La industria, uno de los sectores que más debería beneficiarse de un entorno de menor riesgo soberano, sigue en jaque. Según datos del INDEC, la actividad industrial acumula una caída interanual de casi 12% en los primeros cuatro meses del año. Sectores como el automotriz, el de maquinaria y el textil muestran niveles de producción que recuerdan los peores momentos del 2020. La combinación de demanda interna deprimida, altos costos financieros en pesos y una capacidad ociosa que supera el 40% en varios rubros explica gran parte de esta parálisis.

"El riesgo país bajo ayuda, pero no resuelve el problema de fondo de la demanda", resume un informe reciente de la consultora Equilibra. Y es que, aunque el carry trade en pesos sigue siendo atractivo para los inversores extranjeros, la inversión productiva requiere algo más que tasas de interés bajas: reglas de juego estables, un tipo de cambio competitivo y expectativas de crecimiento que hoy no están consolidadas.

Caputo apuesta a un shock de confianza. La estrategia pasa por acumular reservas, mantener el superávit fiscal primario y reducir gradualmente las intervenciones en el mercado cambiario. El objetivo declarado es llegar a fin de año con un programa que permita pensar en una salida ordenada del cepo. Pero el timing es delicado: si se levanta el control de cambios demasiado pronto, la corrida cambiaria puede volver; si se demora demasiado, la economía real sigue asfixiada.

Una mirada histórica muestra que Argentina ya vivió momentos de "riesgo país bajo" sin que eso se tradujera en crecimiento sostenido. Entre 2016 y 2017, con el indicador por debajo de 400 puntos, el Gobierno de entonces también esperaba que llegara la "lluvia de inversiones". El resultado fue un ciclo corto de crecimiento seguido de una fuerte corrección en 2018. La lección es que la mejora en la percepción de riesgo es condición necesaria, pero no suficiente.

Desde el lado fiscal, el superávit primario se sostiene, aunque buena parte de él proviene de licuación de gasto por inflación y recorte de obra pública. El desafío ahora es que ese superávit se vuelva creíble en el mediano plazo, sin depender de ingresos extraordinarios ni de ajustes que se reviertan apenas mejora la coyuntura.

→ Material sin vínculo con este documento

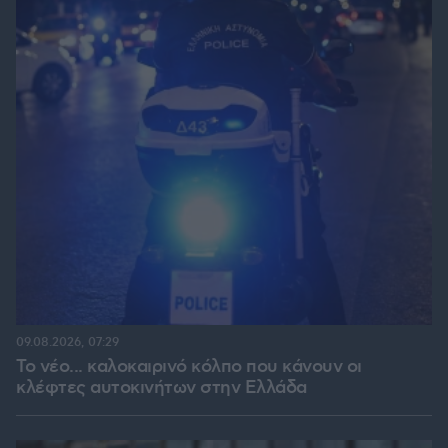
09.08.2026, 07:29
Το νέο... καλοκαιρινό κόλπο που κάνουν οι
κλέφτες αυτοκινήτων στην Ελλάδα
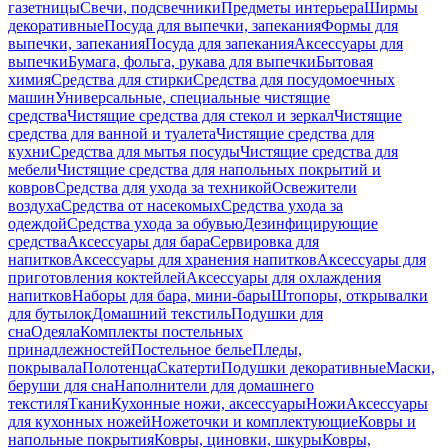
газетницы
Свечи, подсвечники
Предметы интерьера
Ширмы
декоративные
Посуда для выпечки, запекания
Формы для
выпечки, запекания
Посуда для запекания
Аксессуары для
выпечки
Бумага, фольга, рукава для выпечки
Бытовая
химия
Средства для стирки
Средства для посудомоечных
машин
Универсальные, специальные чистящие
средства
Чистящие средства для стекол и зеркал
Чистящие
средства для ванной и туалета
Чистящие средства для
кухни
Средства для мытья посуды
Чистящие средства для
мебели
Чистящие средства для напольных покрытий и
ковров
Средства для ухода за техникой
Освежители
воздуха
Средства от насекомых
Средства ухода за
одеждой
Средства ухода за обувью
Дезинфицирующие
средства
Аксессуары для бара
Сервировка для
напитков
Аксессуары для хранения напитков
Аксессуары для
приготовления коктейлей
Аксессуары для охлаждения
напитков
Наборы для бара, мини-бары
Штопоры, открывалки
для бутылок
Домашний текстиль
Подушки для
сна
Одеяла
Комплекты постельных
принадлежностей
Постельное белье
Пледы,
покрывала
Полотенца
Скатерти
Подушки декоративные
Маски,
беруши для сна
Наполнители для домашнего
текстиля
Ткани
Кухонные ножи, аксессуары
Ножи
Аксессуары
для кухонных ножей
Ножеточки и комплектующие
Ковры и
напольные покрытия
Ковры, циновки, шкуры
Ковры,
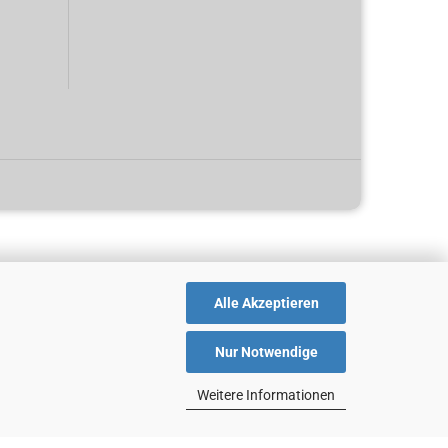
Alle Akzeptieren
Nur Notwendige
Weitere Informationen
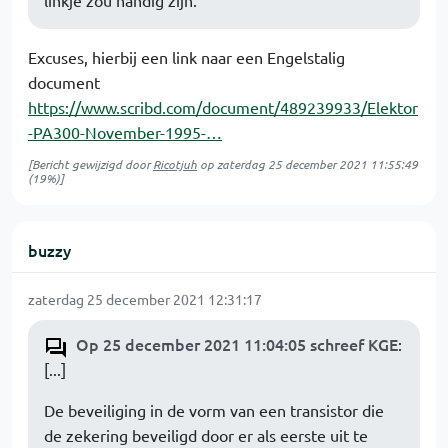
linkje zou handig zijn.
Excuses, hierbij een link naar een Engelstalig
document
https://www.scribd.com/document/489239933/Elektor
-PA300-November-1995-…
[Bericht gewijzigd door
Ricotjuh
op
zaterdag 25 december 2021 11:55:49
(19%)]
buzzy
zaterdag 25 december 2021 12:31:17
Op 25 december 2021 11:04:05 schreef KGE
:
[...]
De beveiliging in de vorm van een transistor die
de zekering beveiligd door er als eerste uit te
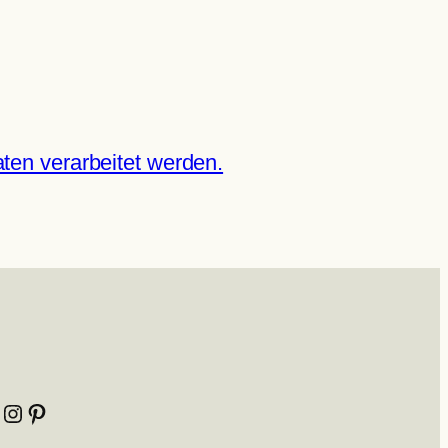
ten verarbeitet werden.
Instagram
Pinterest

Lo que podría salir distinto esta vez es el contexto externo. Con tasas de la Fed en camino de bajar y un escenario global de menor aversión al riesgo emergente, Argentina tiene una ventana de oportunidad que no tuvo en otros intentos. Brasil, por caso, logró en 2016-2017 combinar ajuste fiscal con recuperación de la inversión privada; la clave fue una reforma previsional y un marco regulatorio estable en energía e infraestructura.

Para que el shock funcione, Caputo necesita que la baja del riesgo país se traslade efectivamente a las tasas locales de largo plazo. Hoy los bonos soberanos en dólares rinden alrededor del 7-8% anual, niveles que empiezan a ser compatibles con proyectos de inversión. Pero la curva en pesos sigue mostrando una fuerte prima de inflación y devaluación, lo que limita el crédito productivo.

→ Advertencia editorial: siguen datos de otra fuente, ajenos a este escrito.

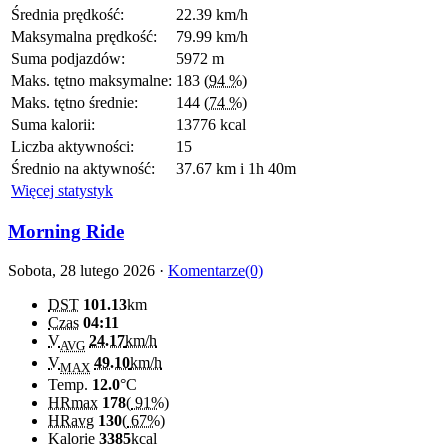
Średnia prędkość:
22.39 km/h
Maksymalna prędkość:
79.99 km/h
Suma podjazdów:
5972 m
Maks. tętno maksymalne:
183
(94 %)
Maks. tętno średnie:
144
(74 %)
Suma kalorii:
13776 kcal
Liczba aktywności:
15
Średnio na aktywność:
37.67 km i 1h 40m
Więcej statystyk
Morning Ride
Sobota, 28 lutego 2026 ·
Komentarze(0)
DST
101.13
km
Czas
04:11
V
24.17
km/h
AVG
V
49.10
km/h
MAX
Temp.
12.0
°C
HRmax
178
(
91%
)
HRavg
130
(
67%
)
Kalorie
3385
kcal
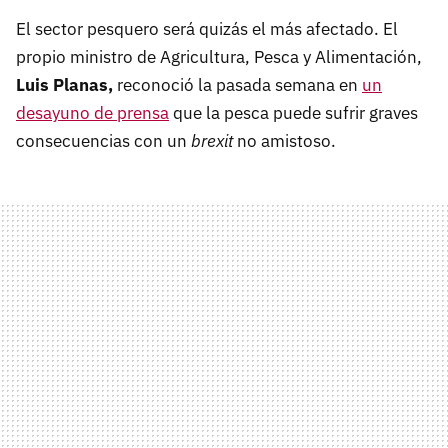
El sector pesquero será quizás el más afectado. El
propio ministro de Agricultura, Pesca y Alimentación,
Luis Planas,
reconoció la pasada semana en
un
desayuno de prensa
que la pesca puede sufrir graves
consecuencias con un
brexit
no amistoso.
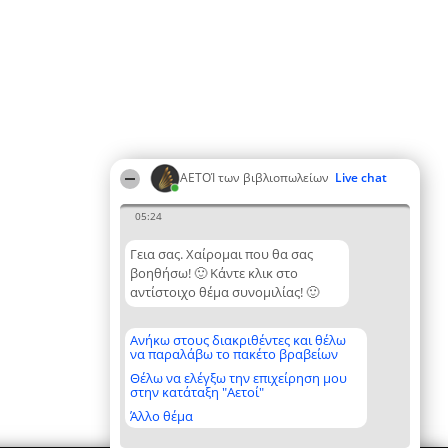
ΑΕΤΟΊ των βιβλιοπωλείων
Live chat
05:24
Γεια σας. Χαίρομαι που θα σας
βοηθήσω! 🙂 Κάντε κλικ στο
αντίστοιχο θέμα συνομιλίας! 🙂
Ανήκω στους διακριθέντες και θέλω
να παραλάβω το πακέτο βραβείων
Θέλω να ελέγξω την επιχείρηση μου
στην κατάταξη "Αετοί"
Άλλο θέμα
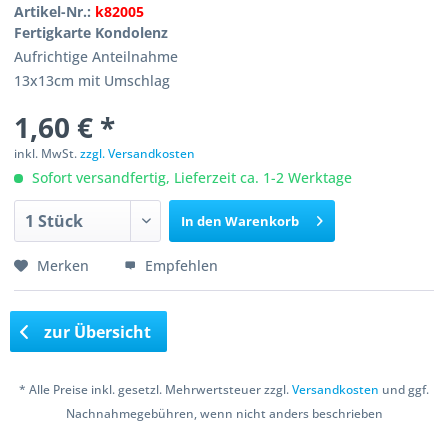
Artikel-Nr.:
k82005
Fertigkarte Kondolenz
Aufrichtige Anteilnahme
13x13cm mit Umschlag
1,60 € *
inkl. MwSt.
zzgl. Versandkosten
Sofort versandfertig, Lieferzeit ca. 1-2 Werktage
In den
Warenkorb
Merken
Empfehlen
zur Übersicht
* Alle Preise inkl. gesetzl. Mehrwertsteuer zzgl.
Versandkosten
und ggf.
Nachnahmegebühren, wenn nicht anders beschrieben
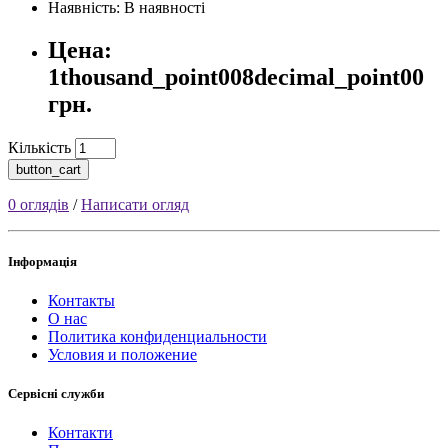
Наявність: В наявності
Цена:
1thousand_point008decimal_point00
грн.
Кількість
button_cart
0 оглядів
/
Написати огляд
Інформація
Контакты
О нас
Политика конфиденциальности
Условия и положение
Сервісні служби
Контакти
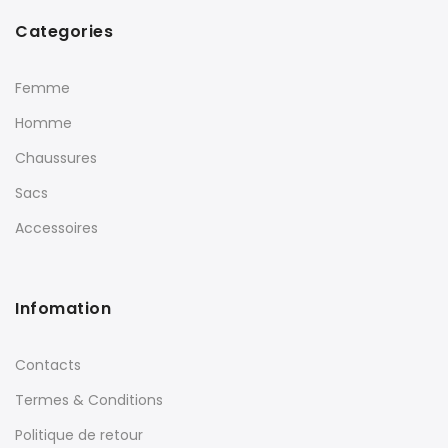
Categories
Femme
Homme
Chaussures
Sacs
Accessoires
Infomation
Contacts
Termes & Conditions
Politique de retour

La industria, mientras tanto, espera señales concretas. Las pymes manufactureras vienen pidiendo desde hace meses una política cambiaria más predecible y alivio en las cargas sociales. Sin esos dos componentes, la mejora en el riesgo país corre el riesgo de quedar como un fenómeno financiero que no termina de derramar sobre la economía real.

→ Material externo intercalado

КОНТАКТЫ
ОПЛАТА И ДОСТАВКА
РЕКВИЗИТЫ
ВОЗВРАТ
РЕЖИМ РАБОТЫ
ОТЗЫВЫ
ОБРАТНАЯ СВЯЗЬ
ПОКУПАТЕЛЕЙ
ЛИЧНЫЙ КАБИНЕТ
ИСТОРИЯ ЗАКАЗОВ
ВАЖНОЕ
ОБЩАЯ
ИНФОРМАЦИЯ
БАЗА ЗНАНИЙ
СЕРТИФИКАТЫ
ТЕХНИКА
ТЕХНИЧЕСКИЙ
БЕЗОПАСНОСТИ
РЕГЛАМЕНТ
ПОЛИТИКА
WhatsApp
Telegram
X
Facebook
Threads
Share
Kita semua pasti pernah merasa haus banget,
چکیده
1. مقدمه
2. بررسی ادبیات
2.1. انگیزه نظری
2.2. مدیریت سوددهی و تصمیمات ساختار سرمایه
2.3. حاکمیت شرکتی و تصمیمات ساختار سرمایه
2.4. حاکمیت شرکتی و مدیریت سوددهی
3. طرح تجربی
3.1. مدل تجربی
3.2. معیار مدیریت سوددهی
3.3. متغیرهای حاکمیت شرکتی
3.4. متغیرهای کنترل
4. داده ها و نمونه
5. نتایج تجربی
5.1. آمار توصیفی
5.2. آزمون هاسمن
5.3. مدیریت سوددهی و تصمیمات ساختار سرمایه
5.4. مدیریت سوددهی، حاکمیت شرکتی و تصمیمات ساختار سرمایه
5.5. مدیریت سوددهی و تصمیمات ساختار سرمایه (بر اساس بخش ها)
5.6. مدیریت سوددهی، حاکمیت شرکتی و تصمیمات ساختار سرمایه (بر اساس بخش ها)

Antes de sacar conclusiones definitivas, vale separar dos cosas: la estabilización macro está avanzando, pero la recuperación sigue pendiente. El dato relevante acá es si en los próximos trimestres vemos que la inversión bruta interna fija empieza a crecer de manera consistente. Si eso ocurre, el shock de Caputo habrá valido la pena. Si no, estaremos ante otro caso de mejora de precios relativos sin impacto en la actividad.

El Gobierno tiene margen para seguir bajando el riesgo país, pero el reloj corre. La economía no despega solo con números de Wall Street; necesita que ese alivio financiero se convierta en puestos de trabajo y en producción. Hasta ahora, la apuesta sigue en curso.